Imagine you have a collection of news articles. Using LDA, you can extract topics such as “politics,” “sports,” and “technology” from these articles. Each topic is represented by a distribution of words, where words with higher probabilities in a topic are more representative of that topic.
For example, in the topic of “technology,” words like “computer,” “software,” and “internet” might have higher probabilities, while in the topic of “sports,” words like “football,” “basketball,” and “team” might be more prominent.
Through topic modeling, you can gain insights into the main themes present in a large corpus of text, which can be useful for tasks such as document categorization, summarization, and information retrieval.
Let’s create a practical example using sample documents about different topics. We’ll then apply topic modeling to discover the underlying topics in these documents. For simplicity, we’ll use a small set of documents, but in real applications, you would use a larger corpus.
Sample Documents:
- Document 1 (Sports): “The football team won the championship last night. It was an exciting match with a lot of goals.”
- Document 2 (Technology): “The new smartphone features a high-resolution screen and a powerful processor. It is expected to be a hit in the market.”

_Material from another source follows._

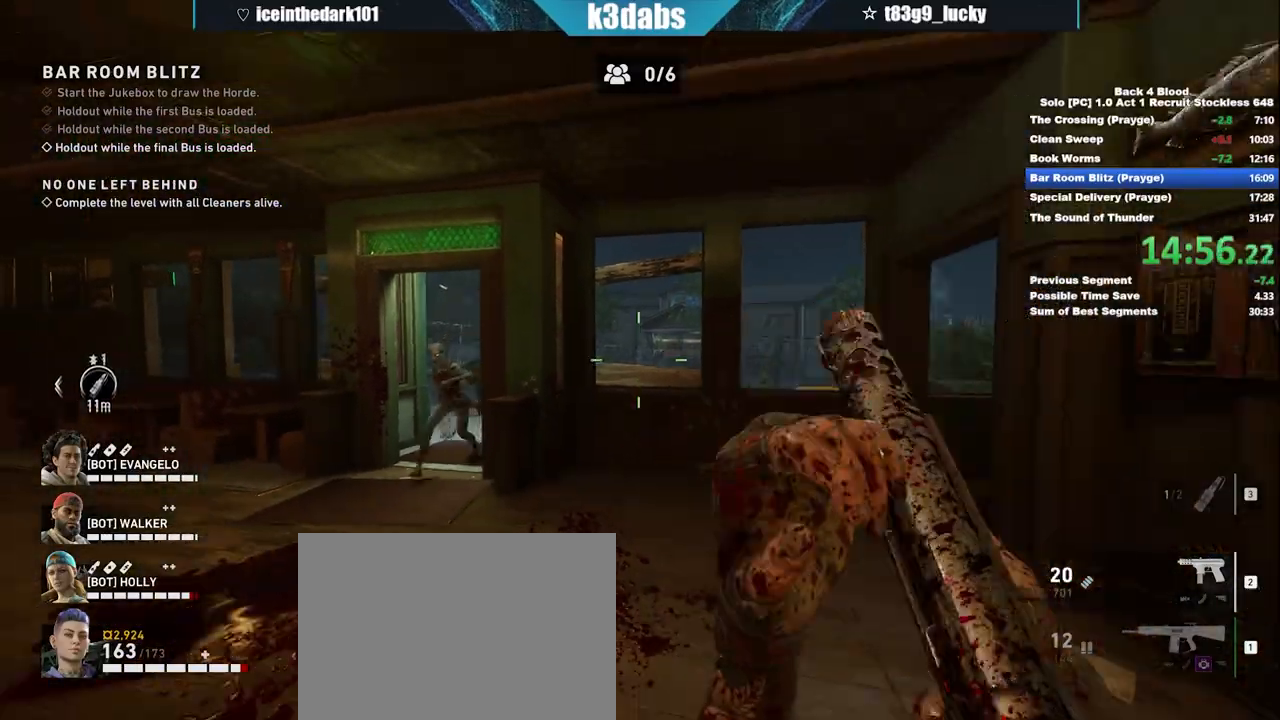
{"keys": [], "mouse": [], "events": [[66, "s", "up"], [300, "a", "down"], [400, "a", "up"], [400, "mouse_left", "down"], [500, "mouse_left", "up"]]}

- Document 3 (Politics): “The government announced new policies aimed at improving healthcare and education. There has been mixed reactions from the public.”

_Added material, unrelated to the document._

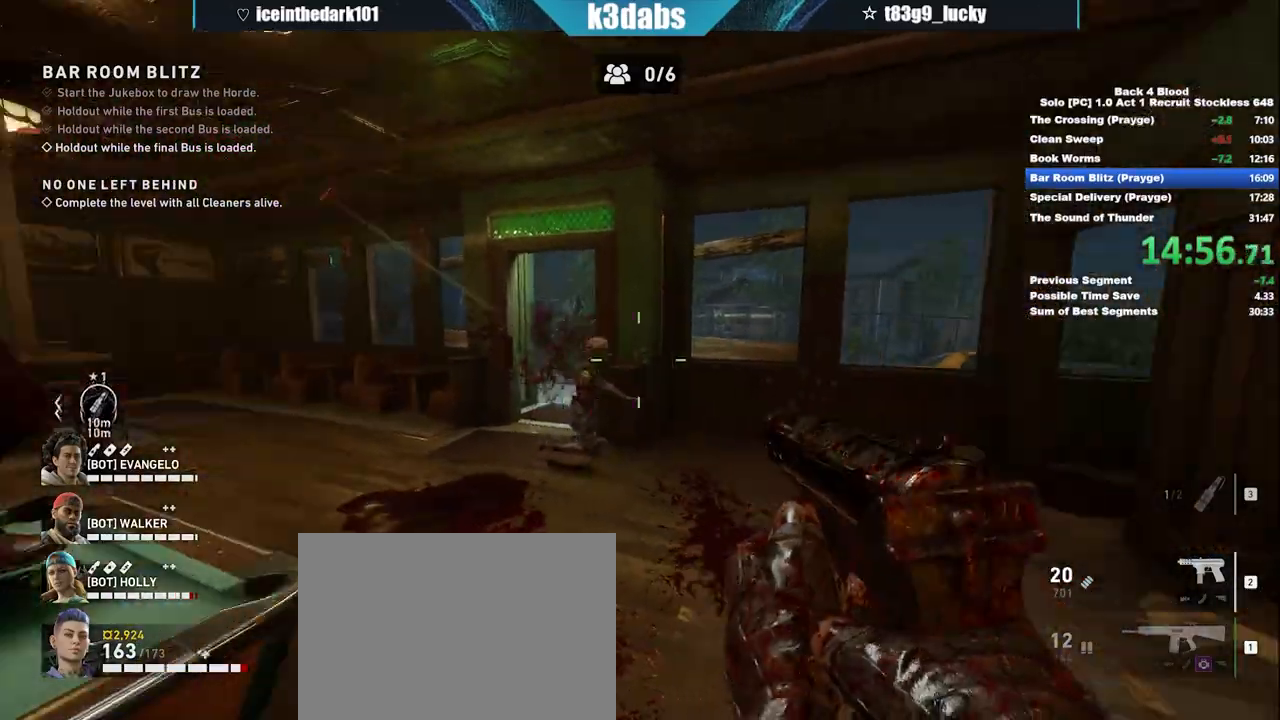
{"keys": ["w"], "mouse": [], "events": [[401, "w", "down"]]}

- Document 4 (Travel): “Traveling to exotic destinations is a great way to relax and unwind. Experience new cultures and cuisines.”
Now, let’s apply topic modeling using LDA to discover the underlying topics in these documents. We’ll use Python with the gensim
library for this task.
from gensim import corpora, models
import pprint
# Sample documents
documents = [
"The football team won the championship last night. It was an exciting match with a lot of goals.",
"The new smartphone features a high-resolution screen and a powerful processor. It is expected to be a hit in the market.",
"The government announced new policies aimed at improving healthcare and education. There has been mixed reactions from the public.",
"Traveling to exotic destinations is a great way to relax and unwind. Experience new cultures and cuisines."
]
# Tokenize documents
tokenized_documents = [doc.lower().split() for doc in documents]
# Create a dictionary from the tokenized documents
dictionary = corpora.Dictionary(tokenized_documents)
# Create a document-term matrix
corpus = [dictionary.doc2bow(doc) for doc in tokenized_documents]
# Apply LDA model
lda_model = models.LdaModel(corpus, num_topics=2, id2word=dictionary, passes=15)
# Print topics and their top words
pprint.pprint(lda_model.print_topics())
In this example, we are using LDA to discover 2 topics in the sample documents. Run above code in your google collab. The output will show the top words associated with each topic, helping us interpret the themes discovered by the model.
Let us understand this now.
Let’s break down the code with explanations for each part:
- Import necessary libraries:
from gensim import corpora, models
import pprint
gensim
: A Python library for topic modeling, document indexing, and similarity retrieval.corpora
: Module within gensim for building document corpora (collections of text documents).models
: Module within gensim for various models, including LDA.pprint
: Module for pretty-printing Python data structures.
- Sample Documents:
documents = [
"The football team won the championship last night. It was an exciting match with a lot of goals.",
"The new smartphone features a high-resolution screen and a powerful processor. It is expected to be a hit in the market.",
"The government announced new policies aimed at improving healthcare and education. There has been mixed reactions from the public.",
"Traveling to exotic destinations is a great way to relax and unwind. Experience new cultures and cuisines."
]
- These are sample text documents representing different topics (sports, technology, politics, and travel).
- Tokenize Documents:
tokenized_documents = [doc.lower().split() for doc in documents]
- Tokenization is the process of breaking down text into smaller units, such as words or sentences.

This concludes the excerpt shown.